(Saved entries)
■ ■ ■
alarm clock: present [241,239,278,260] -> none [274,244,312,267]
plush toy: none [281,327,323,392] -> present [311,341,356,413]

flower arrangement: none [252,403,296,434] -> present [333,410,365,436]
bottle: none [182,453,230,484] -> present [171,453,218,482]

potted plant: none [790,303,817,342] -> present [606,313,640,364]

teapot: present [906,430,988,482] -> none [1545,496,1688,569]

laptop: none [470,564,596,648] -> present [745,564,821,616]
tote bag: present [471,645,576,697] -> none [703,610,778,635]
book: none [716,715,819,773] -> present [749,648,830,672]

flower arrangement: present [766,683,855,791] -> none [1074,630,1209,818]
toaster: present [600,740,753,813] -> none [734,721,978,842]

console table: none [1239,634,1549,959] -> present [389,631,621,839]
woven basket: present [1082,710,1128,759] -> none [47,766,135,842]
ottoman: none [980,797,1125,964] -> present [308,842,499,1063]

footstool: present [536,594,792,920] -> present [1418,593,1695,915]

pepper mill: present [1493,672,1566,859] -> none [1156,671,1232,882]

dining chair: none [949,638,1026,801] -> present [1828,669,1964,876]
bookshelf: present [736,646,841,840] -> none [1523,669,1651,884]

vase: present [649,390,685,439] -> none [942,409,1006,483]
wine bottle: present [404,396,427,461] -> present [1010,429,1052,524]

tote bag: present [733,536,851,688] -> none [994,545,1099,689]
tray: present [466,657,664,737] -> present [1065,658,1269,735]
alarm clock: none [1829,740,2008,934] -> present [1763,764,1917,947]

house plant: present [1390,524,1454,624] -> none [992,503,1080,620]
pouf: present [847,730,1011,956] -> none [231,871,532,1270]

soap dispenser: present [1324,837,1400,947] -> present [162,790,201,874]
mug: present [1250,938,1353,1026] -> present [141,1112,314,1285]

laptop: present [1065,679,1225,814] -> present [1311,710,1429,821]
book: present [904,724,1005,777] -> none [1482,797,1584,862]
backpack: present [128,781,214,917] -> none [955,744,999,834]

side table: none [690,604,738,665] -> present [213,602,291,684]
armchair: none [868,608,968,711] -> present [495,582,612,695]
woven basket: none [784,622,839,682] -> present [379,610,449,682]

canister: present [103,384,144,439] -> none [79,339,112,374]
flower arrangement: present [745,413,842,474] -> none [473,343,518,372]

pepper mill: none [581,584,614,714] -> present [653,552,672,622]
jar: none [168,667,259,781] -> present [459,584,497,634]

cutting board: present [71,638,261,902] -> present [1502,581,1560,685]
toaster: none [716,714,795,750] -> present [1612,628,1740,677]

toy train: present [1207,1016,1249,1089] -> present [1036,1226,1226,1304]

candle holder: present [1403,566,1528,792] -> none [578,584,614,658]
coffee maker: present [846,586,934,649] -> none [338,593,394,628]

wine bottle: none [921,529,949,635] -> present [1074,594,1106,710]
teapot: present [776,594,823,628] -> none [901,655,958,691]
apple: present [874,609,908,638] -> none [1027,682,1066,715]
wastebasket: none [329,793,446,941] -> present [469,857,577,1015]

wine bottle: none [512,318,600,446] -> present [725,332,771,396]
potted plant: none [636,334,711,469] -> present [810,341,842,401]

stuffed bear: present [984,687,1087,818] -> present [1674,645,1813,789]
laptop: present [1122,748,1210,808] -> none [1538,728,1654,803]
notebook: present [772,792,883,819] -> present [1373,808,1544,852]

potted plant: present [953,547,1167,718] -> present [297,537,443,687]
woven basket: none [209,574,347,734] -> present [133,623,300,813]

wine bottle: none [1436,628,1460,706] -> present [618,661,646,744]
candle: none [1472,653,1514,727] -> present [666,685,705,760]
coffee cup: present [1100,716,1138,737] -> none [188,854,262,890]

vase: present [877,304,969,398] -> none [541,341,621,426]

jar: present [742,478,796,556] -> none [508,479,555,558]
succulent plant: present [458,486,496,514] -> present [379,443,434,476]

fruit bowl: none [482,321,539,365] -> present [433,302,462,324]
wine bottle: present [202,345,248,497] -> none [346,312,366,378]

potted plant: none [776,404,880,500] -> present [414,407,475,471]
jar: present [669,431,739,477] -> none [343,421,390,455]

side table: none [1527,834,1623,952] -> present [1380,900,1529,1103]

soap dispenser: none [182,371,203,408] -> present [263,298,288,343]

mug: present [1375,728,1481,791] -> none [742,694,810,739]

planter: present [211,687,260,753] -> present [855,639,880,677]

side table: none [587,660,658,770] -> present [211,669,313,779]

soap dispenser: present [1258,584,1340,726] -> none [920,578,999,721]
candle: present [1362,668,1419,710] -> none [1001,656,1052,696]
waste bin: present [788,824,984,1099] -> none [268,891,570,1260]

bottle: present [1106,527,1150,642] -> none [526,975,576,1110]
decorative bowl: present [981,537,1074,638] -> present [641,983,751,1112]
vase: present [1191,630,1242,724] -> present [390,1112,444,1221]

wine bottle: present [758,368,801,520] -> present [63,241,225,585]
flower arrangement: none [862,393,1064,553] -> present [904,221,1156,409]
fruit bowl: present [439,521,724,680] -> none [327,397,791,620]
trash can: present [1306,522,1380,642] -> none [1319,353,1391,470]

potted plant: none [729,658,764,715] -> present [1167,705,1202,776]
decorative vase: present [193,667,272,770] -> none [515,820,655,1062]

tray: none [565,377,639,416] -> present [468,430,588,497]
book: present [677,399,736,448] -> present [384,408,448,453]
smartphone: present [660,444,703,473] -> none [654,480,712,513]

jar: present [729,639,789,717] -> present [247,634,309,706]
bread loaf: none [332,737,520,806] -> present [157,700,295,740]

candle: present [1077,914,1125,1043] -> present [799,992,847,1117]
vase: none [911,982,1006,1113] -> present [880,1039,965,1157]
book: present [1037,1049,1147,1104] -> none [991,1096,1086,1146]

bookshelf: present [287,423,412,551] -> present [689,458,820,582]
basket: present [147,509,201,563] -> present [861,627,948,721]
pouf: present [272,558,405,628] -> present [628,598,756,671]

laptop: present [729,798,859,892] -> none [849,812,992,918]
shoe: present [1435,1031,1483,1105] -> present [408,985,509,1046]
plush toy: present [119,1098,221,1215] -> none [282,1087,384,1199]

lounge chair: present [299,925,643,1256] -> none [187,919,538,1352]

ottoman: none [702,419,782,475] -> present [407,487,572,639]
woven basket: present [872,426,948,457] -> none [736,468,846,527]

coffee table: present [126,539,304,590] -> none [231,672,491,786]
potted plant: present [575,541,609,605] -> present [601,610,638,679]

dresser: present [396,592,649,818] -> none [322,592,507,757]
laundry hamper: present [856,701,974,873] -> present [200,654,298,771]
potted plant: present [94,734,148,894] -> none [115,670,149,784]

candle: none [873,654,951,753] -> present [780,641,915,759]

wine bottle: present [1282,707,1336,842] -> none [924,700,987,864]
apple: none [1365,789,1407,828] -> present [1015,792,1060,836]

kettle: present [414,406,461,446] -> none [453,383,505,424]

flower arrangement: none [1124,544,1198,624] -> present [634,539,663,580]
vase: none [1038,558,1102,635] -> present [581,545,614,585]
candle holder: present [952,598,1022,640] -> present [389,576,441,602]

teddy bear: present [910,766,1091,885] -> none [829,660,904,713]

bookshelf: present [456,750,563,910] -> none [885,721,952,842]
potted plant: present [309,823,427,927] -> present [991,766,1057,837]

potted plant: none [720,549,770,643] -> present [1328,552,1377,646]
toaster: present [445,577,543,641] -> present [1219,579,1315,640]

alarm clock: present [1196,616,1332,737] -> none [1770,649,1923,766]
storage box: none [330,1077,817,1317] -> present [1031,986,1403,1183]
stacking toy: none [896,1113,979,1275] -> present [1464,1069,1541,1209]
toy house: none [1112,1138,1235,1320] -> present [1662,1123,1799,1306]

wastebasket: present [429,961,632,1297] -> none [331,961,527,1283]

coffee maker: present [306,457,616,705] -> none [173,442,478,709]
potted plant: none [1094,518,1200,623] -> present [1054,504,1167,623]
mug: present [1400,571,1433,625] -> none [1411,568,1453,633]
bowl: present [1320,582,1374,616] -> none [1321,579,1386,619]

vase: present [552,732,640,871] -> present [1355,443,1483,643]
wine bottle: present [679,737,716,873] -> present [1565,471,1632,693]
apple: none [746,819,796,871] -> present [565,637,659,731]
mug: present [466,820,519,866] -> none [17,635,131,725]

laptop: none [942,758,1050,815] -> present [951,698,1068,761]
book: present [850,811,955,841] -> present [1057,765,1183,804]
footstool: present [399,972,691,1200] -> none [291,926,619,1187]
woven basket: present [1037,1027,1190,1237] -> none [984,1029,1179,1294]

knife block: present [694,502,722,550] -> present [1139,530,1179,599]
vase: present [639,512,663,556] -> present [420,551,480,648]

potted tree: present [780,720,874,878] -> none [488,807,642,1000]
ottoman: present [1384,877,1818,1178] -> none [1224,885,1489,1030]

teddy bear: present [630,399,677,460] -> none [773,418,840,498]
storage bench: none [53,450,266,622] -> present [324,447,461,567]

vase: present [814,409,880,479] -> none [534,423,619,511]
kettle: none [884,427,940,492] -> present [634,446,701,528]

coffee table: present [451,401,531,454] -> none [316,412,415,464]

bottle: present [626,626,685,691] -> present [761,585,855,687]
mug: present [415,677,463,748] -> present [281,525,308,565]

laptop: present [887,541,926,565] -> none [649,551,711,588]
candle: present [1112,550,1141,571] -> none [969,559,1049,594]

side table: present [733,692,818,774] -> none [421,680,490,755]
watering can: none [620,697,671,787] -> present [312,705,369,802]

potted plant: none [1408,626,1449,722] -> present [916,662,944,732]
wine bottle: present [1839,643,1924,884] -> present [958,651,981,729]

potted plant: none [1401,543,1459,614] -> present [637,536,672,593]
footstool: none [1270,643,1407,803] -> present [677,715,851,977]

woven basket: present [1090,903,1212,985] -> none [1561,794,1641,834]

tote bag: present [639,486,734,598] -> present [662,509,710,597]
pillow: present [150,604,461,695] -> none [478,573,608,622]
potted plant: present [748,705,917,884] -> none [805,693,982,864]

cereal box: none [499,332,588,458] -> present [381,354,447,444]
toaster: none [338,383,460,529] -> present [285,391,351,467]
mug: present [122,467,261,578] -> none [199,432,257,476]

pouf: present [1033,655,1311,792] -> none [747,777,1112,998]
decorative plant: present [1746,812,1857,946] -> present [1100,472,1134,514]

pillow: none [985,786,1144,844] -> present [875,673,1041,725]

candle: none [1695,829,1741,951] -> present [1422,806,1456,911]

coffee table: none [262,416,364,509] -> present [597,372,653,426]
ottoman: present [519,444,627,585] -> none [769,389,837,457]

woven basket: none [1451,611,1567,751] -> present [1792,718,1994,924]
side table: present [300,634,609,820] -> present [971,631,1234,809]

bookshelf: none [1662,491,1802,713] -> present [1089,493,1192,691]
■ ■ ■
Task to carry out: Taking the entries above, write out exactly the lines starting with the line containing "mug: present [1375,728,1481,791]" and going on through the line containing "candle: present [1362,668,1419,710]", both included, and nothing else.

Worked solution:
mug: present [1375,728,1481,791] -> none [742,694,810,739]

planter: present [211,687,260,753] -> present [855,639,880,677]

side table: none [587,660,658,770] -> present [211,669,313,779]

soap dispenser: present [1258,584,1340,726] -> none [920,578,999,721]
candle: present [1362,668,1419,710] -> none [1001,656,1052,696]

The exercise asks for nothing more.